- [TASK TO CARRY OUT] Rewrite these lines with "point_idx" renamed to "point_index" wherever it occurs, changing nothing else.

[start RECORDS FOR THE TASK]

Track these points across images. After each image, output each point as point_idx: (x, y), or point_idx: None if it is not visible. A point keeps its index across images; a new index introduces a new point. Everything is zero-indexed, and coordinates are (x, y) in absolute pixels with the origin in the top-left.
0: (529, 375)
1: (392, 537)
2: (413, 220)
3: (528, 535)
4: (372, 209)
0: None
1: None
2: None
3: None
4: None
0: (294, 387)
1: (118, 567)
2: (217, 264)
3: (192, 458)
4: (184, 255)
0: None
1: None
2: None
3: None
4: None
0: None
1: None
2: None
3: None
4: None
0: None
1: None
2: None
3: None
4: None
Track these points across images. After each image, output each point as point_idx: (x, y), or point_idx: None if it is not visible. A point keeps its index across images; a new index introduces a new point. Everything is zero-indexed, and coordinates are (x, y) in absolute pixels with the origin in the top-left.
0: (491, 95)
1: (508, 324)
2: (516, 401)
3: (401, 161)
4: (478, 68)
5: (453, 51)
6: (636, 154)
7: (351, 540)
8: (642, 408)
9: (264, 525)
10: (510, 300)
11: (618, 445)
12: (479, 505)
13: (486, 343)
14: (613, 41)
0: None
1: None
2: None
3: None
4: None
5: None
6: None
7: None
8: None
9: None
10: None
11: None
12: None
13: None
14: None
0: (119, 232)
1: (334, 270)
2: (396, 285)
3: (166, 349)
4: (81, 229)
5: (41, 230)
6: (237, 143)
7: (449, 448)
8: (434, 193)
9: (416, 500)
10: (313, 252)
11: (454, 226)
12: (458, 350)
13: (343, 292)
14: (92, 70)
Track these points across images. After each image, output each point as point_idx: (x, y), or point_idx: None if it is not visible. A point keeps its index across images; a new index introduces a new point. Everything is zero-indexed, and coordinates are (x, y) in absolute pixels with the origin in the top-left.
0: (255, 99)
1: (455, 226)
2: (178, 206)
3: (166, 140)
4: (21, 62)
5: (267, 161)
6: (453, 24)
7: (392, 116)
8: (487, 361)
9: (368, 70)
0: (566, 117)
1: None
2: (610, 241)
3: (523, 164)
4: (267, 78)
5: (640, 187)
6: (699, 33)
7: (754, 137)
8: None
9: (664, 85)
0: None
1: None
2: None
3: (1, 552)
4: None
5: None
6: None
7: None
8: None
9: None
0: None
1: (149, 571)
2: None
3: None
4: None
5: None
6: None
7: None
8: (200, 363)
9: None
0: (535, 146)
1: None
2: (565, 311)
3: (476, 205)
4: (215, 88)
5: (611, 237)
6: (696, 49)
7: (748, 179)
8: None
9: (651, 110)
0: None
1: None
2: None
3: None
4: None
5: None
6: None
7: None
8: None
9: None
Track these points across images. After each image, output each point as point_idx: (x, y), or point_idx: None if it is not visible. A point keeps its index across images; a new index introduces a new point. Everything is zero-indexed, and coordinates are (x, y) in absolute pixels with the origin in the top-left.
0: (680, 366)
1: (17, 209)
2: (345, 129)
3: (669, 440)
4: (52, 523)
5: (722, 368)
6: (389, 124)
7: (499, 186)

[end RECORDS FOR THE TASK]

- [CORRECT RESULT]
Track these points across images. After each image, output each point as point_index: (x, y), or point_index: None if it is not visible. A point keeps its index across images; a new index introduces a new point. Everything is zero-indexed, and coordinates are (x, y) in absolute pixels with the origin in the top-left.
0: (529, 375)
1: (392, 537)
2: (413, 220)
3: (528, 535)
4: (372, 209)
0: None
1: None
2: None
3: None
4: None
0: (294, 387)
1: (118, 567)
2: (217, 264)
3: (192, 458)
4: (184, 255)
0: None
1: None
2: None
3: None
4: None
0: None
1: None
2: None
3: None
4: None
0: None
1: None
2: None
3: None
4: None
Track these points across images. After each image, output each point as point_index: (x, y), or point_index: None if it is not visible. A point keeps its index across images; a new index introduces a new point. Everything is zero-indexed, and coordinates are (x, y) in absolute pixels with the origin in the top-left.
0: (491, 95)
1: (508, 324)
2: (516, 401)
3: (401, 161)
4: (478, 68)
5: (453, 51)
6: (636, 154)
7: (351, 540)
8: (642, 408)
9: (264, 525)
10: (510, 300)
11: (618, 445)
12: (479, 505)
13: (486, 343)
14: (613, 41)
0: None
1: None
2: None
3: None
4: None
5: None
6: None
7: None
8: None
9: None
10: None
11: None
12: None
13: None
14: None
0: (119, 232)
1: (334, 270)
2: (396, 285)
3: (166, 349)
4: (81, 229)
5: (41, 230)
6: (237, 143)
7: (449, 448)
8: (434, 193)
9: (416, 500)
10: (313, 252)
11: (454, 226)
12: (458, 350)
13: (343, 292)
14: (92, 70)
Track these points across images. After each image, output each point as point_index: (x, y), or point_index: None if it is not visible. A point keeps its index across images; a new index introduces a new point. Everything is zero-indexed, and coordinates are (x, y) in absolute pixels with the origin in the top-left.
0: (255, 99)
1: (455, 226)
2: (178, 206)
3: (166, 140)
4: (21, 62)
5: (267, 161)
6: (453, 24)
7: (392, 116)
8: (487, 361)
9: (368, 70)
0: (566, 117)
1: None
2: (610, 241)
3: (523, 164)
4: (267, 78)
5: (640, 187)
6: (699, 33)
7: (754, 137)
8: None
9: (664, 85)
0: None
1: None
2: None
3: (1, 552)
4: None
5: None
6: None
7: None
8: None
9: None
0: None
1: (149, 571)
2: None
3: None
4: None
5: None
6: None
7: None
8: (200, 363)
9: None
0: (535, 146)
1: None
2: (565, 311)
3: (476, 205)
4: (215, 88)
5: (611, 237)
6: (696, 49)
7: (748, 179)
8: None
9: (651, 110)
0: None
1: None
2: None
3: None
4: None
5: None
6: None
7: None
8: None
9: None
Track these points across images. After each image, output each point as point_index: (x, y), or point_index: None if it is not visible. A point keeps its index across images; a new index introduces a new point. Everything is zero-indexed, and coordinates are (x, y) in absolute pixels with the origin in the top-left.
0: (680, 366)
1: (17, 209)
2: (345, 129)
3: (669, 440)
4: (52, 523)
5: (722, 368)
6: (389, 124)
7: (499, 186)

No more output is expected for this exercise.